What you will do: Take the records below and copy them exactly.

Items from a data source:
+++

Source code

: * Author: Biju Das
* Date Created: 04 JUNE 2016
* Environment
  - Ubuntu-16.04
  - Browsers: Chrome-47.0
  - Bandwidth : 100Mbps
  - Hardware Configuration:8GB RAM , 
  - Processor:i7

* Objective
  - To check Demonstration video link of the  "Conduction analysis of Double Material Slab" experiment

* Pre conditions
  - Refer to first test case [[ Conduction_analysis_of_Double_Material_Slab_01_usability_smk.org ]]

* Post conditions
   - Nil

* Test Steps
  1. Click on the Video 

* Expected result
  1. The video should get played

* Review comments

+++

Response:
Source code

: * Author: Biju Das
* Date Created: 04 JUNE 2016
* Environment
  - Ubuntu-16.04
  - Browsers: Chrome-47.0
  - Bandwidth : 100Mbps
  - Hardware Configuration:8GB RAM , 
  - Processor:i7

* Objective
  - To check Demonstration video link of the  "Conduction analysis of Double Material Slab" experiment

* Pre conditions
  - Refer to first test case [[ Conduction_analysis_of_Double_Material_Slab_01_usability_smk.org ]]

* Post conditions
   - Nil

* Test Steps
  1. Click on the Video 

* Expected result
  1. The video should get played

* Review comments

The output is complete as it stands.